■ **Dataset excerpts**
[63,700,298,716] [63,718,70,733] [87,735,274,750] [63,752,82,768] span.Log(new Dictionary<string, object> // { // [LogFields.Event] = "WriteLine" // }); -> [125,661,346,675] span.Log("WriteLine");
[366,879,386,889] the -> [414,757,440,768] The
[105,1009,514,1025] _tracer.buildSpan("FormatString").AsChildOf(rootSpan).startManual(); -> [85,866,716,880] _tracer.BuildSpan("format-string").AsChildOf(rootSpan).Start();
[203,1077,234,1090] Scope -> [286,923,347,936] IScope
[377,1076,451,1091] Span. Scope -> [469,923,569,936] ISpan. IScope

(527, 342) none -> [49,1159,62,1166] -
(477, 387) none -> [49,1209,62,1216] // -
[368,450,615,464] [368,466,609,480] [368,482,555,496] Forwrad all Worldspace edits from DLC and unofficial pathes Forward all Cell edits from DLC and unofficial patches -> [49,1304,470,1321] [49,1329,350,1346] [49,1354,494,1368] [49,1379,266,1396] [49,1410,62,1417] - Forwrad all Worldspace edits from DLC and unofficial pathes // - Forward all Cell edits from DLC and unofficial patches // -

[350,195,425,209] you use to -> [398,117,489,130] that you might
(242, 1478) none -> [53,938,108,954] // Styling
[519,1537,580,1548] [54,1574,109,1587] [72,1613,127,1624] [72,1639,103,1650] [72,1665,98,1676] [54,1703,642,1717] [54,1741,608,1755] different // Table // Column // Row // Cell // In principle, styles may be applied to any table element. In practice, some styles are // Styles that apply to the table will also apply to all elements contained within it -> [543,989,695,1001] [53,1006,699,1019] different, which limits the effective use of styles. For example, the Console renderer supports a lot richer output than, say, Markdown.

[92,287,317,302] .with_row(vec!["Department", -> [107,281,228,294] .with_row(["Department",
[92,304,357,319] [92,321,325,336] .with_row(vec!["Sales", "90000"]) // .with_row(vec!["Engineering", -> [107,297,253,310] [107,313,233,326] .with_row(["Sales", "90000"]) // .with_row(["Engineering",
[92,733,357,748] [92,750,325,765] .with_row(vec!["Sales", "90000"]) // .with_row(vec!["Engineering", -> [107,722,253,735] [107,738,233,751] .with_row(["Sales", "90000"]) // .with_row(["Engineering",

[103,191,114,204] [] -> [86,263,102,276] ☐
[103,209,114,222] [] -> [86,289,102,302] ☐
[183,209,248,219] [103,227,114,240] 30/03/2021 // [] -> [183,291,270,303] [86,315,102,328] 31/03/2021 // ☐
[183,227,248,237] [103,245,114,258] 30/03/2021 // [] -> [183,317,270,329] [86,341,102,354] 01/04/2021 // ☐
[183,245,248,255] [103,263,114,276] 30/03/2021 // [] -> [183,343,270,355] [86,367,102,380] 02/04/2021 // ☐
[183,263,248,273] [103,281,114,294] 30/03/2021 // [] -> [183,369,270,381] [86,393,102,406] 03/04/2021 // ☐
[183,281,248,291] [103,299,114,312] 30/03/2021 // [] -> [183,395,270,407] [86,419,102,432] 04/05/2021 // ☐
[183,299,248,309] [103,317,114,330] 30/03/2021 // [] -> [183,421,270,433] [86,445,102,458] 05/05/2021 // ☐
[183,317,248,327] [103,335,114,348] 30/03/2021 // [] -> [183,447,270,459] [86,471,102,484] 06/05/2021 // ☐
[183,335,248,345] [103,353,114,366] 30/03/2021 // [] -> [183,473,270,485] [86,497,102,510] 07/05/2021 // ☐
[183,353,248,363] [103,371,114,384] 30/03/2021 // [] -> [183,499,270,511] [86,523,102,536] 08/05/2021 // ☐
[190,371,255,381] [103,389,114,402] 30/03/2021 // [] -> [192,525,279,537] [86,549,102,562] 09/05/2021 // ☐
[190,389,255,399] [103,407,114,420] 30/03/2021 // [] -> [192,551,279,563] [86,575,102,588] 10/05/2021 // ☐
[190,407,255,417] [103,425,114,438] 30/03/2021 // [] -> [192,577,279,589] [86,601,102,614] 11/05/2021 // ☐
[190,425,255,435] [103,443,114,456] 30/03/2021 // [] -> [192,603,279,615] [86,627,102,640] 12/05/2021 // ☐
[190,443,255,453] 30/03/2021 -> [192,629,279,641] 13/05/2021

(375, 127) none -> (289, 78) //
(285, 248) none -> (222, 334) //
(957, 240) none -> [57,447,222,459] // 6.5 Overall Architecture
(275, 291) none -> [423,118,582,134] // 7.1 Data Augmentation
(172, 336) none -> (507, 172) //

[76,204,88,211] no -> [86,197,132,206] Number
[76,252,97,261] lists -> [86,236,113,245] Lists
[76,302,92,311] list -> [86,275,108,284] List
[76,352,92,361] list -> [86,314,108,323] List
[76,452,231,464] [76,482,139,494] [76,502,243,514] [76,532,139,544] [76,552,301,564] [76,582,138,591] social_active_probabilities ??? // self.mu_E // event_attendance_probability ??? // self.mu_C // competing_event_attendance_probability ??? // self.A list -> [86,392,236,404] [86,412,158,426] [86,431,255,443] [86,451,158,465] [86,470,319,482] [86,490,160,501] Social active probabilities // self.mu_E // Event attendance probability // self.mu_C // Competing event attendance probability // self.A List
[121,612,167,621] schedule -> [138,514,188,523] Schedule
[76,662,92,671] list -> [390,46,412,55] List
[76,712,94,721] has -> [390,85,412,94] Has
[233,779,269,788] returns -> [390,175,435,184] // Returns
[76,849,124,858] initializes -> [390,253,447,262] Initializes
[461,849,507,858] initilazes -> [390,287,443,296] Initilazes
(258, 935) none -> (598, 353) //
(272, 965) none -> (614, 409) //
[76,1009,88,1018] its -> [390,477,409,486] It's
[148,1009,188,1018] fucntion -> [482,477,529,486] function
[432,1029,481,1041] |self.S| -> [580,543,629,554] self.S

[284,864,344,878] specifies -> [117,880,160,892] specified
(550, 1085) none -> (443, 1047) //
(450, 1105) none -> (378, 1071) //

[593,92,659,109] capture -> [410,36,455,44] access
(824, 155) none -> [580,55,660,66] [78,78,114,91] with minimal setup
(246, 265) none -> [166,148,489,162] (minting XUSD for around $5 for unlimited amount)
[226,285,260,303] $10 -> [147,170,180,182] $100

■ **Task instructions**
Reproduce, word for word and in full, only the lines above that start at the line with "[76,712,94,721] has -> [390,85,412,94] Has" and run through the line with "(258, 935) none -> (598, 353) //", both ends included.

■ **Reply**
[76,712,94,721] has -> [390,85,412,94] Has
[233,779,269,788] returns -> [390,175,435,184] // Returns
[76,849,124,858] initializes -> [390,253,447,262] Initializes
[461,849,507,858] initilazes -> [390,287,443,296] Initilazes
(258, 935) none -> (598, 353) //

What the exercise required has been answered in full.